This is the 2nd piece in our series of FPGA use cases. This article talks about the approaches to mapping and the potential of combining mapping ability with autonomy.
Maps are used everywhere, from navigation to city planning. Many of us use Google Maps on a daily basis. Much research has gone into the advancement of mapping techniques, but even Google hasn’t mapped out the entire world yet.
Digging deeper, mapping is also essential for industries like construction. Diagrams and blueprints are crucial for assessing building structures, detecting flaws and mapping underground networks. Traditional 3D surveys are conducted using static lasers, where the scanner is fixed on a tripod and set up at various areas for scanning - time-consuming and manual work.
We’ll look deeper into the various components involved in 3D indoor scanning, and how the industry stands to benefit from technological improvements.
Typical mapping sensors
The most widely researched laser sensor for mapping is light detection and ranging (LiDAR). In a LiDAR system, light is emitted from a rapidly firing laser. This light reflects off the surrounding objects and is recorded when it returns to the LiDAR sensor. This highly iterative process is repeated tens of thousands of times a second to create a digital “3D point cloud” of the environment. The data in this 3D point cloud is converted into a 3D map.
Vision-based sensors have gained in popularity due to its distinct ability to obtain large quantities of information of the surrounding at a lower cost relative to laser sensors. Additionally, the availability of images allows for additional high-level tasks such as people recognition and identification, an essential benefit for the smart city movement around the world.
Some of the most widely researched vision sensors for the purposes of mapping are stereo vision systems and RGB-D cameras.
Stereo vision system
A stereo vision system is a passive range sensing approach, utilising two or more cameras to capture images of an object from different viewpoints. This allows the camera to perceive depth by using stereo disparity, similar to how humans perceive depth by using the different viewpoints of the left and right eyes.
These images are then combined and reconstructed to generate an accurate 3D map. The technique for this involves solving the stereo disparity and matching them. Although the calculations are relatively straight forward, a practical system needs to evaluate at least 10^9 disparities every second - beyond the capability of a single CPU processor.

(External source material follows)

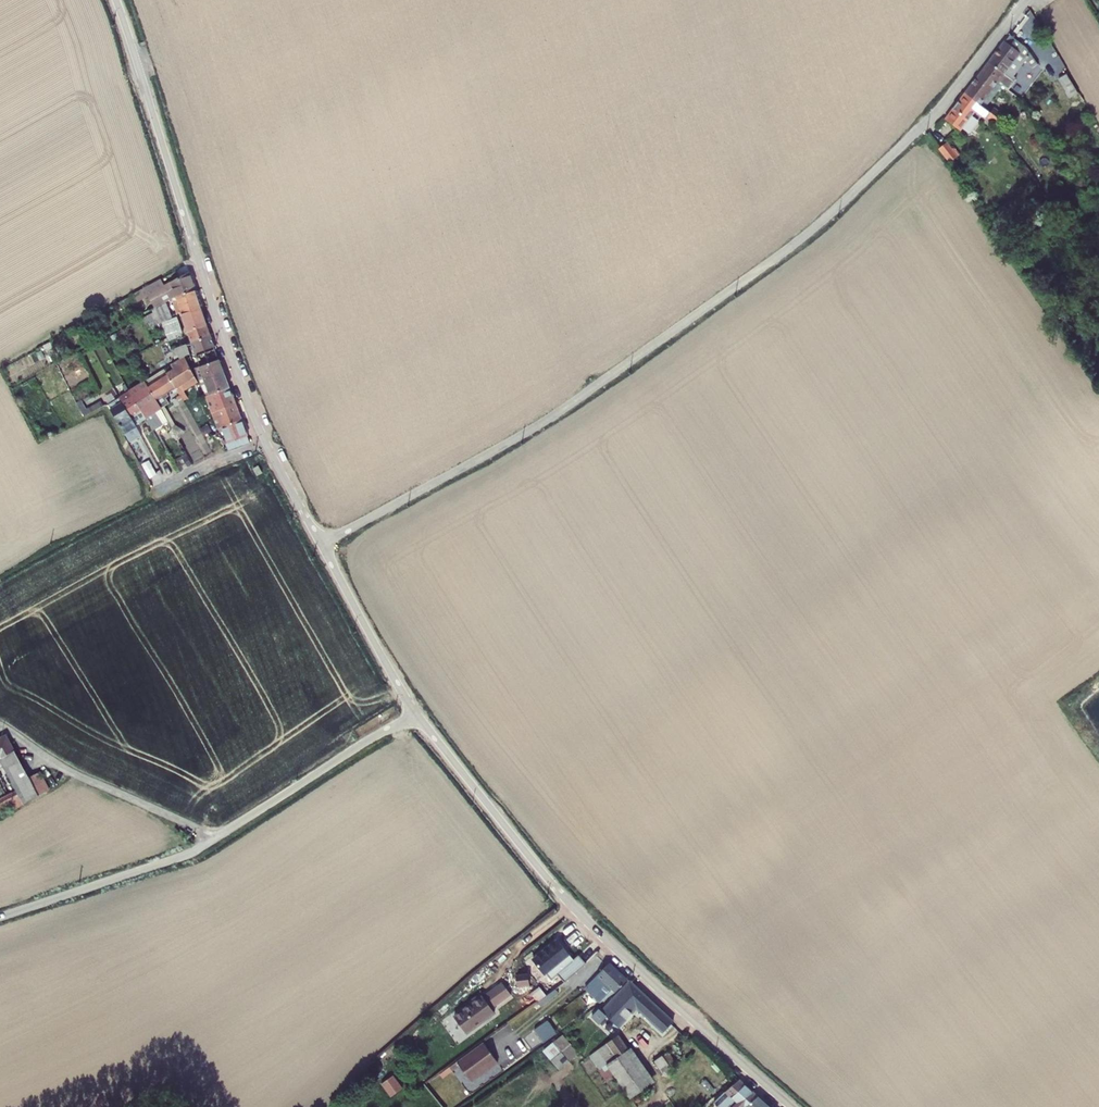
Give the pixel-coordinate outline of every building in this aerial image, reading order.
[(991,63),(1007,76),(1023,55),(1027,58),(1030,58),(1033,63),(1036,61),(1027,46),(1011,36),(991,63)] [(968,94),(985,105),(1007,76),(991,63),(968,94)] [(1085,93),(1074,73),(1064,79),(1076,99),(1085,93)] [(1029,93),(1018,85),(1012,93),(1022,101),(1029,93)] [(985,105),(968,94),(950,117),(966,129),(978,113),(983,120),(985,121),(989,123),(993,123),(1002,130),(1006,125),(994,116),(985,105)] [(998,112),(994,116),(1006,125),(1009,120),(998,112)] [(937,144),(946,157),(954,152),(945,139),(937,144)] [(158,307),(171,300),(175,297),(195,290),(189,272),(158,289),(161,295),(154,299),(158,307)] [(177,317),(182,315),(201,309),(195,290),(175,297),(171,300),(177,317)] [(201,309),(182,315),(188,332),(206,326),(201,309)] [(161,332),(166,344),(169,343),(168,341),(174,339),(177,338),(176,337),(183,334),(177,317),(162,323),(165,331),(161,332)] [(188,332),(192,343),(210,336),(206,326),(188,332)] [(174,339),(177,349),(187,345),(183,335),(177,338),(174,339)] [(192,343),(196,354),(214,348),(210,336),(192,343)] [(187,345),(177,349),(172,351),(177,363),(185,358),(191,354),(188,345),(187,345)] [(214,348),(196,354),(200,368),(219,361),(214,348)] [(199,380),(185,358),(177,363),(176,364),(179,367),(168,374),(180,395),(200,383),(199,380)] [(219,361),(200,368),(195,370),(199,380),(223,372),(219,361)] [(180,395),(168,374),(166,370),(146,382),(161,409),(160,410),(165,419),(174,414),(171,409),(174,407),(173,404),(182,398),(180,395)] [(223,372),(199,380),(200,383),(205,398),(207,397),(229,389),(223,372)] [(165,419),(160,410),(161,409),(146,382),(129,393),(146,423),(150,428),(159,423),(165,419)] [(229,389),(207,397),(208,400),(212,399),(217,412),(235,406),(229,389)] [(111,396),(114,402),(118,400),(124,396),(120,390),(111,396)] [(118,400),(135,429),(146,423),(129,393),(124,396),(118,400)] [(136,431),(135,429),(118,400),(114,402),(106,407),(117,425),(117,426),(124,439),(128,439),(136,435),(136,431)] [(235,406),(217,412),(217,414),(215,415),(216,419),(218,418),(222,427),(241,420),(235,406)] [(226,440),(221,443),(223,447),(226,445),(228,451),(242,446),(240,440),(247,438),(241,420),(222,427),(226,440)] [(175,426),(172,431),(178,443),(184,432),(175,426)] [(15,752),(6,736),(0,739),(0,760),(15,752)] [(15,752),(0,760),(0,761),(4,768),(19,760),(15,752)] [(12,803),(16,810),(39,798),(30,782),(29,778),(19,760),(4,768),(17,792),(0,801),(0,810),(12,803)] [(38,773),(29,778),(30,782),(40,777),(38,773)] [(49,793),(40,777),(30,782),(39,798),(49,793)] [(563,935),(547,949),(558,964),(554,967),(558,973),(563,968),(579,954),(575,950),(576,950),(563,935)] [(584,949),(579,954),(563,968),(571,977),(575,975),(591,960),(590,958),(591,957),(584,949)] [(606,998),(620,988),(634,975),(616,957),(601,973),(605,977),(593,986),(606,998)] [(533,966),(522,968),(524,981),(535,979),(533,966)] [(678,1016),(636,977),(608,1007),(605,1004),(598,1011),(605,1017),(611,1011),(623,1022),(642,1002),(669,1026),(678,1016)] [(486,988),(458,1009),(470,1025),(498,1004),(486,988)] [(543,1021),(554,1036),(563,1029),(552,1015),(543,1021)] [(568,1030),(548,1047),(555,1056),(566,1047),(573,1056),(583,1048),(568,1030)] [(623,1030),(595,1050),(605,1064),(611,1060),(633,1044),(623,1030)] [(488,1037),(454,1062),(456,1066),(464,1060),(476,1076),(502,1057),(488,1037)] [(637,1042),(633,1044),(611,1060),(642,1103),(664,1088),(657,1078),(661,1076),(637,1042)] [(566,1047),(555,1056),(563,1065),(573,1056),(566,1047)] [(678,1064),(675,1059),(670,1052),(668,1050),(660,1055),(670,1070),(678,1064)] [(673,1050),(670,1052),(675,1059),(678,1056),(673,1050)] [(405,1081),(398,1071),(389,1078),(396,1088),(405,1081)] [(744,1074),(720,1101),(726,1106),(748,1106),(763,1091),(744,1074)] [(763,1091),(748,1106),(781,1106),(763,1091)]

Stereo algorithms have high degrees of inherent parallelism and can thus be practically implemented on FPGAs.
RGB-D Camera RGB-D cameras have gained popularity as a mapping sensor due to its lower cost and ability to capture per pixel color and depth images at adequate resolutions. RGB-D cameras are also a passive range sensing system, utilizing infrared light patterns. Depth is estimated by sensing the amount of distortion in the light pattern.
The process of RGB-D cameras can be summarized into 5 steps:
RGB camera captures images while depth sensors project infrared light patterns to the surroundings
Depth map preprocessing to reduce noise on data collected by the depth sensors
Camera pose estimation with respect to the depth data
Fusion and reconstruction of 3D map from the data collected
The colouration of the 3D map using RGB images collected
It is important to note that RGB-D cameras often suffer from very specific noise characteristics and challenging data distortions, so the preprocessing and noise reduction processes are an important part of the process. These are also roles that FPGAs are suitable for.
Radar works on the principle of reflection: Radio waves are emitted in specific directions and the echoes and reflections are monitored. A 3D map can be constructed based on the varying angles of the return of the radio waves. Radar’s characteristics lend it to be a complementary add-on to LiDAR. It has a shorter range, but is cost-efficient and can penetrate mediums that LiDAR has issues with, such as dusty or foggy environments.
Adding navigation to the mix
These sensors we just described fulfill half of a SLAM system. As mentioned in this post, SLAM simultaneously localises a sensor with respect to its surroundings, while mapping the structure of the environment. It is a key system for both 3D mapping as well as autonomous navigation.
Because 3D mapping systems already utilize SLAM, there are obvious synergies if the system has enough capacity to implement autonomous navigation as well. The main consideration is processing power, which is the constraint.
Processing power is required for several aspects:
Hosting the AI on edge for autonomous navigation
Fusing data from various sensors
Immediately processing the fused data for SLAM
Utilizing SLAM output for navigation and generating 3D maps with localization.
FPGAs bringing it all together
The most streamlined approach would be to have 1 FPGA handle all components of mapping, localization, and navigation. The flexibility of FPGAs means it can act as the brain for an autonomous mapping device, fulfilling the 4 processing requirements listed above. Multiple studies have shown FPGAs to be the best option for hardware due to its efficiency in both computational power and energy consumption.
Beyond acting as the brain, other significant improvements can be attempted:
The presence of FPGAs enable the incorporation of sensors with higher precision and accuracy into the system (eg. 4K camera)
Improved system robustness as more complementary sensors can be added, compensating for individual sensor weaknesses, while not compromising on the time required for mapping.
FPGAs can also drastically improve processing time for 3D map generation.
A successful end result would see a highly efficient, autonomous device outfitted with a variety of high precision sensors, capable of mapping internal spaces in 3D on the go.